<朝晴れエッセー>カエルのお盆

07-04 作者admin

私はアマガエルを飼育している。

カエルとの出会いは2年前の盆休み。父の墓参りに出かけた先で突如現れた。きれいな黄緑色の体に真っ黒なつぶらな瞳をパチパチさせる姿に一目で心奪われ、連れ帰った。

幼少期から生き物が好きだったが、カエルを飼育するのは初めて。温度や湿度、どんなすみかを好むのか、下調べを念入りにしてガラスケージをレイアウトし、エサのコオロギを調達し、カエルに良い環境で過ごしてもらいたくて躍起になった。

物言わぬカエルがクワックワッと鳴き、だんだん人なれしていく姿が愛らしく、忙しい日々の癒やしになった。

しかし不思議なことに、その年を境に次の年も、やはり盆休みの墓参りでアマガエルが現れるようになった。

昨年はわが家の墓石に刻んでいる文字の隙間にカエルが入り込んで昼寝していて、思わず笑ってしまった。

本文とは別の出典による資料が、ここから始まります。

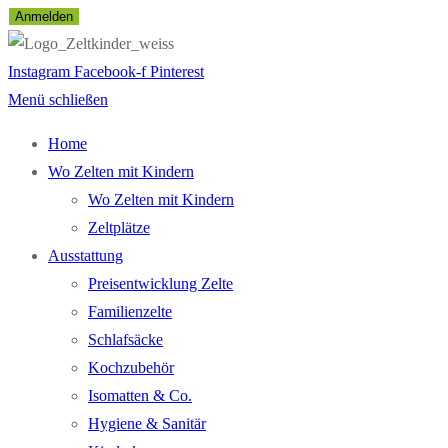
Anmelden
Instagram
Facebook-f
Pinterest
Menü schließen
Home
Wo Zelten mit Kindern
Wo Zelten mit Kindern
Zeltplätze
Ausstattung
Preisentwicklung Zelte
Familienzelte
Schlafsäcke
Kochzubehör
Isomatten & Co.
Hygiene & Sanitär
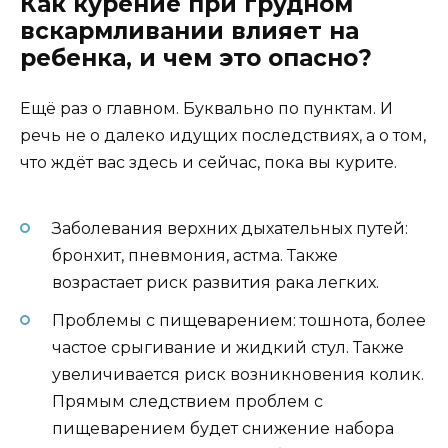
Как курение при грудном
вскармливании влияет на
ребенка, и чем это опасно?
Ещё раз о главном. Буквально по пунктам. И
речь не о далеко идущих последствиях, а о том,
что ждёт вас здесь и сейчас, пока вы курите.
Заболевания верхних дыхательных путей:
бронхит, пневмония, астма. Также
возрастает риск развития рака легких.
Проблемы с пищеварением: тошнота, более
частое срыгивание и жидкий стул. Также
увеличивается риск возникновения колик.
Прямым следствием проблем с
пищеварением будет снижение набора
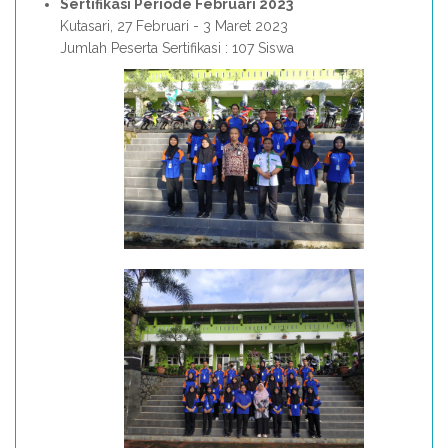
Sertifikasi Periode Februari 2023
Kutasari, 27 Februari - 3 Maret 2023
Jumlah Peserta Sertifikasi : 107 Siswa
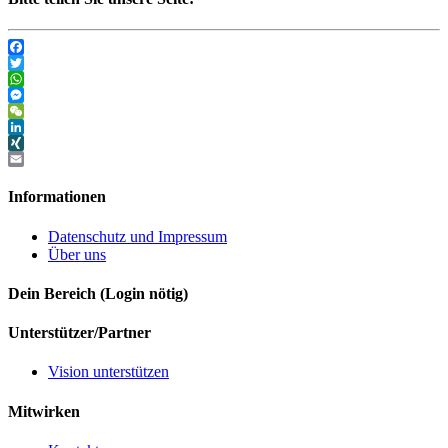
Facebook
Twitter
WhatsApp
Messenger
WeChat
LinkedIn
XING
Email
Informationen
Datenschutz und Impressum
Über uns
Dein Bereich (Login nötig)
Unterstützer/Partner
Vision unterstützen
Mitwirken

なんだか父がカエルの姿になってお盆に帰ってきているのではないかと思えて一層、カエルへのいとおしさが募った。

今春、最愛の母も天国へ旅立った。母は生前、喜々とカエルの話をする私に「カエルの何がそんなに良いんだか」と言いながら笑っていた。

今年の盆休みも私は墓参りに行く。そこで再びカエルに会えると信じている。きっと母が帰ってきているはずだ。